Gras ist nicht gleich Gras: die Weidelgras-Thematik
Wer anfängt, Wiese zu sammeln, steht am Anfang vor einer Herausforderung: so viele Kräuter kennt er nicht, was ist das und dürfen die Tiere das und wenn ja, wie viel davon?!
Meistens sind die „neuen Sammler“ dann froh, dass immerhin die Süßgräser recht leicht zu erkennen und eigentlich ja alle ohne Bedenken zu verfüttern sind. Doch auch da gibt es Unterschiede!
Das Ganze ist ein sehr weitreichendes und komplexes Thema - in diesme Text soll nur kurz und oberflächlich auf die Thematik eingegangen werden, weil das Thema vielen Meerschweinchenhaltern einfach noch völlig unbekannt ist.
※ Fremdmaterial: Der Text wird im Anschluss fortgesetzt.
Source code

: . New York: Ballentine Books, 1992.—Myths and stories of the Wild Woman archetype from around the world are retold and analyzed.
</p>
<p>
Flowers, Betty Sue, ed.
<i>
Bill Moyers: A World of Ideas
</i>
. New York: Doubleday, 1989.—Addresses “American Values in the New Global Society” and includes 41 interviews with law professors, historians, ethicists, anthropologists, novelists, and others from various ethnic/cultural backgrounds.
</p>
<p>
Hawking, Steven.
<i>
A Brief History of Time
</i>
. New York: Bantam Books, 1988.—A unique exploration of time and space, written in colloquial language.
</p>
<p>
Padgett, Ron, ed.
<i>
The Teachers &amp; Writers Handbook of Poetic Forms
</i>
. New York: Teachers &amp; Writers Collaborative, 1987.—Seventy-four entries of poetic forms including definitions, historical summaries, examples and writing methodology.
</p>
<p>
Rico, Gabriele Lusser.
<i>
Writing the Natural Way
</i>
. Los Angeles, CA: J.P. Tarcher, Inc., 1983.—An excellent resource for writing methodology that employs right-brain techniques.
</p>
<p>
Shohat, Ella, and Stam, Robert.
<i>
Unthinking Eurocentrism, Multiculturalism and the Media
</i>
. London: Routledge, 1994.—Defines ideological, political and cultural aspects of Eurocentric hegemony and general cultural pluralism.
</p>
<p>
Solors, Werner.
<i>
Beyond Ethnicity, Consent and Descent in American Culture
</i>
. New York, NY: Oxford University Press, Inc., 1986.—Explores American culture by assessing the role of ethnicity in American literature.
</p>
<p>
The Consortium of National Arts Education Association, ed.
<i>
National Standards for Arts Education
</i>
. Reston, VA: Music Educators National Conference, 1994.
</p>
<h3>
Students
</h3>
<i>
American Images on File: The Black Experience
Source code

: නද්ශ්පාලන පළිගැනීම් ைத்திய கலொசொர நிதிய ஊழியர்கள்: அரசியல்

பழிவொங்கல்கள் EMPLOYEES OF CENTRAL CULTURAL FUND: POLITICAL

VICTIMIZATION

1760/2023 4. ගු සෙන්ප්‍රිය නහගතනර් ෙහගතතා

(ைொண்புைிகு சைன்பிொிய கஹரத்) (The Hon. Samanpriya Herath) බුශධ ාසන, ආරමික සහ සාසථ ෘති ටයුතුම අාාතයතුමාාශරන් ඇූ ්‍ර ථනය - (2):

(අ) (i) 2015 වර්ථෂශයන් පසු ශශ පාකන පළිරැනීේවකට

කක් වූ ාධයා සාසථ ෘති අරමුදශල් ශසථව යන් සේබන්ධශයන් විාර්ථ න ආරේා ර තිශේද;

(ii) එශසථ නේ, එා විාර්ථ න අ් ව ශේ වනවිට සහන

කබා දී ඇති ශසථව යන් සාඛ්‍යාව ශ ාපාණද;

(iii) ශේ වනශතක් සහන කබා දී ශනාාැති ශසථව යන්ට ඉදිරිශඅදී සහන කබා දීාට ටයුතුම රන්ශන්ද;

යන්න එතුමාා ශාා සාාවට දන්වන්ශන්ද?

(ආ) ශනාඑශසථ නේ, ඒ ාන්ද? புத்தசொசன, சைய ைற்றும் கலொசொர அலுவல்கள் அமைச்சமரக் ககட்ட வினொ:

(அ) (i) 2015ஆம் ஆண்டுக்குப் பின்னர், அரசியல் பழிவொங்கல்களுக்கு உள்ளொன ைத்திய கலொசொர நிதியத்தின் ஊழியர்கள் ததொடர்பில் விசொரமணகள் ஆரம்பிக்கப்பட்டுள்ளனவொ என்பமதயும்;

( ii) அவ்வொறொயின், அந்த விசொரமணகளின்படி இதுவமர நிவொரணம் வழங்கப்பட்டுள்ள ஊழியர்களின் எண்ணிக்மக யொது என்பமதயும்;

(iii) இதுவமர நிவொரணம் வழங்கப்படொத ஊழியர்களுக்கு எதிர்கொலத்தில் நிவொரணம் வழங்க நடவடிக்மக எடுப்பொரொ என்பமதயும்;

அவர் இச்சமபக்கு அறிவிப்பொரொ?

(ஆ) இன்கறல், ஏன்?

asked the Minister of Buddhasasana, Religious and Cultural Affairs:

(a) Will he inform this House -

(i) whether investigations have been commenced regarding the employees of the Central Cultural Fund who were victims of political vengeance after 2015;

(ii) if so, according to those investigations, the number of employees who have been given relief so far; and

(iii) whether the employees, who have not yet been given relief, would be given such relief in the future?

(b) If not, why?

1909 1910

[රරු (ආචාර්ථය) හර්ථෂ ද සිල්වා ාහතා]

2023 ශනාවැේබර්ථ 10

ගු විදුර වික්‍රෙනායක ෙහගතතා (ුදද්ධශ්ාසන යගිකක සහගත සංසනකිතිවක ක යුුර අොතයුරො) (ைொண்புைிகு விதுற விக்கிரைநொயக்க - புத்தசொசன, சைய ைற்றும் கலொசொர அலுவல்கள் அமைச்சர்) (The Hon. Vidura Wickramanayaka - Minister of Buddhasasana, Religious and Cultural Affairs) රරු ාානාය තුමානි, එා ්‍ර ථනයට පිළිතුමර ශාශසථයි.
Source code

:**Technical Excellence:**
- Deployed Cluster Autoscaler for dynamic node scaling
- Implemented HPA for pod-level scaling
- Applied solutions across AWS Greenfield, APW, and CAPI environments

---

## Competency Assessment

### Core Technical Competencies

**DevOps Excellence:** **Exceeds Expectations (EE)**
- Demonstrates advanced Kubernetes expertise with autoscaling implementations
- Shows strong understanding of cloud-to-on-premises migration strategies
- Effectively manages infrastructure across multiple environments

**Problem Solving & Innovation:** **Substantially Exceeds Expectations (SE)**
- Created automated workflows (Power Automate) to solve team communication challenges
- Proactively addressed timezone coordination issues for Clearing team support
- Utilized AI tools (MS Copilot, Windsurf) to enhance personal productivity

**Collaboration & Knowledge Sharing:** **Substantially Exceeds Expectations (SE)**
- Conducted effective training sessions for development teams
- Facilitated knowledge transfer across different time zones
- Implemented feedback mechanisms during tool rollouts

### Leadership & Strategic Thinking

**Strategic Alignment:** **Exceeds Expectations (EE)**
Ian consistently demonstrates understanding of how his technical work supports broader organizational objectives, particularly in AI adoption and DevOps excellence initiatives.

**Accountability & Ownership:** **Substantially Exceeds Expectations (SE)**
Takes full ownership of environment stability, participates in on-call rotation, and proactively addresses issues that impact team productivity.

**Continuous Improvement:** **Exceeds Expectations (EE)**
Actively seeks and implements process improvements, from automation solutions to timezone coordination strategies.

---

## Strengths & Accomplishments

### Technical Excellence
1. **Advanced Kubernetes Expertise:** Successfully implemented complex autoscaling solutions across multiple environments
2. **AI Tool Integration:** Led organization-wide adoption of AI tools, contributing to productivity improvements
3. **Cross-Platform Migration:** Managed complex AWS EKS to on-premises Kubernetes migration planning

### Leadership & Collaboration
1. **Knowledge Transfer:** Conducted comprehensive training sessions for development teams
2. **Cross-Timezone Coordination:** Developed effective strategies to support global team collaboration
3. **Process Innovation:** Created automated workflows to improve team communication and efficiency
Es gibt 10.000 verschiedene Süßgrasarten, dazu gehören auch die Weidelgräser. Diese finden sich auf vielen Pferde- und Kuhwiesen, oftmals sind sie nämlich „hoch gezüchtet“, enthalten also eher wenig schlecht schmeckende Substanzen und besonders viel Zucker, um Sportpferden, die leistungsstark sein sollen Energie zu stellen und um Kühe zu mästen. Oder können in „weiter gezüchteter Art“ auch als Rasen in Gärten vorkommen.
Für unsere Meerschweinchen ist so viel Zucker (Fruktane) nicht nötig, im Gegenteil, wenn sie dauerhaft nur diese Gräser bekommen ist das sogar deutlich ungesund.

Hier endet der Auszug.